[[ Text passage open ]]
Okay: I didn’t win the blog category of that CLEO/Wonder Woman thing. In hindsight, I already knew this, but for a while there it felt like everyone in the world was voting for me and we’d all linked hands and started a wild mazurka of joy, spiralling with love for this blog and each other. And then I opened the July issue in a 24-hour convenience store at lunch today with Tim and the mazurka ceased, and David Dallas’ Big Time ended its chorus in my mind. (What’s a mazurka? You ask? Only one of the coolest folk dances ever, as this video confirms.) BUT as I’ve said previously, this has been a fun wave to flutterboard across and it was lovely being unexpectedly nominated, and of course, I’d like to extend a giant chocolate cake with “congratulations” piped across the top in icing to the actual winners at So Much To Tell You. I’m sure we all wanted this in equal amounts! I just felt particularly wanty, and this kind of obliterated any idea that anyone else could want it more and I wouldn’t win. But it’s okay. It was fun to be nominated. And to raise awareness of my desire to own a capybara. And a mightily enormous thanks to everyone that emailed in and voted for me: it means a lot! I don’t bust out folk-dancing imagery for just any old situation.

So.


Of powdered gelatine, Nigella Lawson authoritatively sneers “God knows how anyone can make that work…leaf gelatine is the answer“.  In some ways, Nigella is right – leaf gelatine is much more reliable and easier to use, and very pretty. But if a packet of Davis powdered gelatine hadn’t been sighing unwantedly in my cupboard, I would not have been able to make Moonshine Biffs: then what?

My Mum gave me her old copy of the Edmonds Cookery Book, the 1971 edition I believe. It’s the sort of thing you don’t want to buy new, you want to be given it or find an old copy somewhere…I read once about how young people are able to have nostalgia for things they never knew – for things that their parents or even their grandparents experienced. Or even nostalgia for things that someone’s parents and grandparents might have experienced (ie: the 60s), which, if any of that makes sense, could explain why I get a feeling of warm safeness inside when I turn the pages of this book and read curtly delivered recipes for spiced rock cakes or Dolly Varden Cake even though I never, ever ate them growing up.
[[ Text passage closed ]]
[[ Given information open ]]
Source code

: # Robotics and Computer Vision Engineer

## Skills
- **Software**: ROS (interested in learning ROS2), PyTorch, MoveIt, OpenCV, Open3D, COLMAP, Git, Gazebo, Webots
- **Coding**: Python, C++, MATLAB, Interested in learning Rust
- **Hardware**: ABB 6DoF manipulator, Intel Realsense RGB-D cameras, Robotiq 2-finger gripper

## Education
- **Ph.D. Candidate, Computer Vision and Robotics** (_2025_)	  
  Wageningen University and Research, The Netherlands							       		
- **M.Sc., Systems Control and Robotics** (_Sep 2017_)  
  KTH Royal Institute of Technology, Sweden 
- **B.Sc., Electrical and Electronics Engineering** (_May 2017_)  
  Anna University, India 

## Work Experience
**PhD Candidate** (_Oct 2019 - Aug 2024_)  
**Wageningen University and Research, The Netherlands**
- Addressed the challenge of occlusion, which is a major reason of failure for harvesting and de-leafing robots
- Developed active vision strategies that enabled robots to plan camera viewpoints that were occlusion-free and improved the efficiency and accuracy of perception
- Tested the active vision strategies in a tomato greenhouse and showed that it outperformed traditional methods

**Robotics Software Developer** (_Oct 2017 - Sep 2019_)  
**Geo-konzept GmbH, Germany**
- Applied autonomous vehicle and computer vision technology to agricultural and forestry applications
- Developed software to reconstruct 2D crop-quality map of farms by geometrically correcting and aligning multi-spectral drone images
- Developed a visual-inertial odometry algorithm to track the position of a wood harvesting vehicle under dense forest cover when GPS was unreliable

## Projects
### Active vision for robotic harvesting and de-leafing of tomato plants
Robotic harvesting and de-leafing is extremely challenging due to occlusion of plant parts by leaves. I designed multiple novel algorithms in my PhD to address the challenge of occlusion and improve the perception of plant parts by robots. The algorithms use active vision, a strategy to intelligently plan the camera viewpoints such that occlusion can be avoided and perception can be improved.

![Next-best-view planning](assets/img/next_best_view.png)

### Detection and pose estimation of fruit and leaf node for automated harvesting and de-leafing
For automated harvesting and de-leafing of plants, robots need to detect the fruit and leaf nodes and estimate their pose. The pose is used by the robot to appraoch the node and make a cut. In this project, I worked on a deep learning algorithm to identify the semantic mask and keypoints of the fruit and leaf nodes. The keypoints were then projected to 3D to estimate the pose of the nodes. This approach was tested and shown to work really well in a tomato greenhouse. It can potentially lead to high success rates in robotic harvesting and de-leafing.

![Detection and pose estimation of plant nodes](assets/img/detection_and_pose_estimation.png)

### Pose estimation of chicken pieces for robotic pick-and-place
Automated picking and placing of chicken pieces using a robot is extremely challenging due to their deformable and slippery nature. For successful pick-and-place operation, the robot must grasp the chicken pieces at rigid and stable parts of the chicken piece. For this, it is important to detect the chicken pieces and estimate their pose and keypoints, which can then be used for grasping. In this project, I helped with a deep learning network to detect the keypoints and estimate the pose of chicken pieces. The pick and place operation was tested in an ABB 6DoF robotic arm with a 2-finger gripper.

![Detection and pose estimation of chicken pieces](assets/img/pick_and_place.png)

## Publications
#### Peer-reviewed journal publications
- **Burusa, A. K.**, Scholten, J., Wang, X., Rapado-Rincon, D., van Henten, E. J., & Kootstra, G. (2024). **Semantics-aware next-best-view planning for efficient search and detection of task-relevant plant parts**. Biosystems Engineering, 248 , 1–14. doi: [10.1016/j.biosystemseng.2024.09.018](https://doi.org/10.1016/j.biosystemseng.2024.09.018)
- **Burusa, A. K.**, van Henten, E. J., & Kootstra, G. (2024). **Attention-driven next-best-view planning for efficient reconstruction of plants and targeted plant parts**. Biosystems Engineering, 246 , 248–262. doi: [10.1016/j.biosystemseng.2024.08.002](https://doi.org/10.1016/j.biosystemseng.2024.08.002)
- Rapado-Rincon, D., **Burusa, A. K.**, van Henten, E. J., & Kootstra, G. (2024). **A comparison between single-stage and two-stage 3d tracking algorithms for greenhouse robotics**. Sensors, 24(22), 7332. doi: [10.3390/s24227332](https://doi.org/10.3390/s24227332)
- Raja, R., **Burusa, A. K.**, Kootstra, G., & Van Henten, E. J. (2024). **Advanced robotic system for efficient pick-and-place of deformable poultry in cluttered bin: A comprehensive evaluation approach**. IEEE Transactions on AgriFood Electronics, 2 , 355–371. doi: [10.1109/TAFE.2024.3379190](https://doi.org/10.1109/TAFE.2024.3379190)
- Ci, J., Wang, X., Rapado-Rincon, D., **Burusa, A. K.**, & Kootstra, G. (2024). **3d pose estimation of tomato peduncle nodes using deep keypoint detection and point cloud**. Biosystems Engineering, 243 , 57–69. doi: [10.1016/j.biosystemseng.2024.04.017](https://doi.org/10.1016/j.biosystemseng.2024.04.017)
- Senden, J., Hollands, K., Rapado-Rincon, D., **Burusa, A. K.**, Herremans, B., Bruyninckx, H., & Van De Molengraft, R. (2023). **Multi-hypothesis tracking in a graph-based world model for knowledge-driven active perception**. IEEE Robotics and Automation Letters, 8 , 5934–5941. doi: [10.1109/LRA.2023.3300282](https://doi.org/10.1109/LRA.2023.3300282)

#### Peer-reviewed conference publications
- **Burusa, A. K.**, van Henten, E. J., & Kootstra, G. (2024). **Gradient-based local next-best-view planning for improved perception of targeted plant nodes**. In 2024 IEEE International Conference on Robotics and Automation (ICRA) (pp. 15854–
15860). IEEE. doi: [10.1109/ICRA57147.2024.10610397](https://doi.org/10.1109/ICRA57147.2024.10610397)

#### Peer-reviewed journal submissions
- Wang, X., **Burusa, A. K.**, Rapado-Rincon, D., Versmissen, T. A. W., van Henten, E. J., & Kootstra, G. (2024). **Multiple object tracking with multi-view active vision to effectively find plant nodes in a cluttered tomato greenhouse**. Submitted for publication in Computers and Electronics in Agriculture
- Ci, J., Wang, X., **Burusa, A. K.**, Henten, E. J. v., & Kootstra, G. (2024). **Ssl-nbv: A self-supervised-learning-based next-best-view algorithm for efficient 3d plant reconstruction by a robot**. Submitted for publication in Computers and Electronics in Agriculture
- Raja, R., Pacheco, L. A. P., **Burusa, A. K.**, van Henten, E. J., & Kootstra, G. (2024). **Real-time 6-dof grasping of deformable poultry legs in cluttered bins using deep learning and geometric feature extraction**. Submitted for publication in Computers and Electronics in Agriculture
[[ Given information closed ]]
Problems to work on:
1 – Please print the blog post from "Of powdered gelatine, Nigella" to "Biffs: then what?".
2 – Write what comes next in the blog post, picking up after its final sentence.

Set of answers:
1 –
Of powdered gelatine, Nigella Lawson authoritatively sneers “God knows how anyone can make that work…leaf gelatine is the answer“.  In some ways, Nigella is right – leaf gelatine is much more reliable and easier to use, and very pretty. But if a packet of Davis powdered gelatine hadn’t been sighing unwantedly in my cupboard, I would not have been able to make Moonshine Biffs: then what?

2 –
As I was leafing through the pages I discovered the recipe for Moonshine Biffs and decided whatever the heck they even were, I was going to make them for their name alone (for the same reason I’m no good to play Scrabble with because I’d rather make silly words than gain points…and I get really impatient waiting for people to have their turn…And also I’m pretty sure I don’t really like Scrabble.) I thought they’d be like marshmallows but they are in fact, better yet, essentially Milk Bottle lollies in square format.

Moonshine Biffs

From the Edmonds Cookery Book.

  • 3 dessertspoons Gelatine (I used a regular, stuff-eating spoon, the kind you’ll find in the spoon compartment in your cutlery draw, you know…spoon.)
  • 1 breakfastcup sugar (I used just under a 250ml measuring cup)
  • 1/2 pint water (A heaped measuring cup) (psych! You can’t heap water)
  • 1/2 pound icing sugar (250g)
  • coconut
  • vanilla
  • Place gelatine, water and regular sugar in a saucepan and boil for eight minutes. This was a little scary, but because the Edmonds Cookery Book is always pretty vague, to put an instruction in italics made me want to follow it. That said, if you suspect your stove-top generates a significantly hotter heat than what they had in the 70s then go slow and boil a little less.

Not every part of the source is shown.